• **Aim of the task**
Copy out exactly the lines below that run from the one holding "l’information ainsi qu’à" to the one holding "disponibilité de l’infor", keeping both of those lines and no others.

Task inputs Block Start

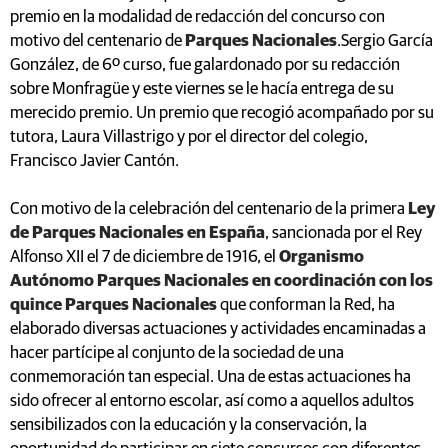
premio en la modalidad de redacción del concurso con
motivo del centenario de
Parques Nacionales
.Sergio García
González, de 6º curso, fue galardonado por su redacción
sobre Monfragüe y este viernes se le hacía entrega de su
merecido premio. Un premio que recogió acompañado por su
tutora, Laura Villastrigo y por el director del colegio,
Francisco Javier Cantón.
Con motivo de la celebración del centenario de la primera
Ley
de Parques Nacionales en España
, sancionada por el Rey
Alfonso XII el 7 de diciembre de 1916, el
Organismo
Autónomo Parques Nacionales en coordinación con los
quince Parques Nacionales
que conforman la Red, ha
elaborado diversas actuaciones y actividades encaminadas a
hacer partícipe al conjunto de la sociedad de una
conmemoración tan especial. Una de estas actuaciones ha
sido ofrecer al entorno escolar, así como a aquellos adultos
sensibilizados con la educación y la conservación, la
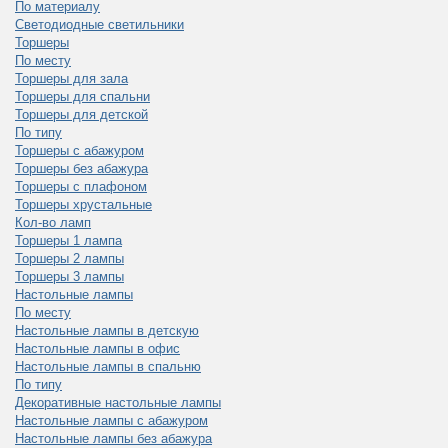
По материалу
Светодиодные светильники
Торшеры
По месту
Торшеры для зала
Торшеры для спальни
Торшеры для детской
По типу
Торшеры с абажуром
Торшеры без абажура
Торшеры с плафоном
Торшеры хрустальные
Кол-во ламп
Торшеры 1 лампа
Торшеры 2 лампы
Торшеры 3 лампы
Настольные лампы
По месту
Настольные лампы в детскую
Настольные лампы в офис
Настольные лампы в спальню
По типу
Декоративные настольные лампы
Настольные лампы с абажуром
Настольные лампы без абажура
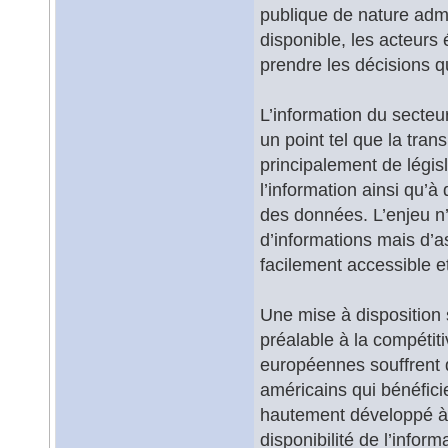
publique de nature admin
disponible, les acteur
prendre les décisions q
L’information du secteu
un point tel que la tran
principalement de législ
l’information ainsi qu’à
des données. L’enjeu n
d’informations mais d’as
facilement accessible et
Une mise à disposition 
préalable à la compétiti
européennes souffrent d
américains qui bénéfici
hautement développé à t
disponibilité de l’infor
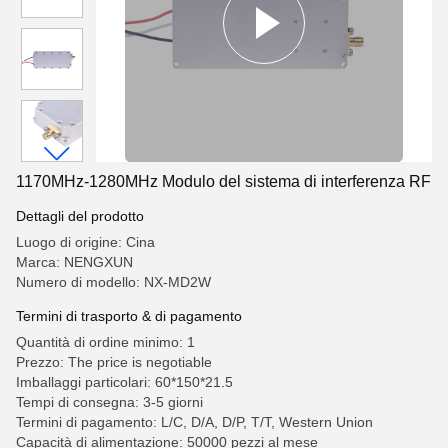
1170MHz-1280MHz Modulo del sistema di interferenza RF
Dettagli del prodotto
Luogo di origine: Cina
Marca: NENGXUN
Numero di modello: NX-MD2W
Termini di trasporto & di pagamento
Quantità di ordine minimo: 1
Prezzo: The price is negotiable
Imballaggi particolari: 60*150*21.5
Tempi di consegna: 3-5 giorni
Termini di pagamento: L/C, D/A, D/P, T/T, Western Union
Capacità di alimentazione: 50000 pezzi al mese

Task inputs Block End

• **Response area**
l’information ainsi qu’à
des données. L’enjeu n
d’informations mais d’as
facilement accessible et
Une mise à disposition 
préalable à la compétiti
européennes souffrent d
américains qui bénéfici
hautement développé à t
disponibilité de l’infor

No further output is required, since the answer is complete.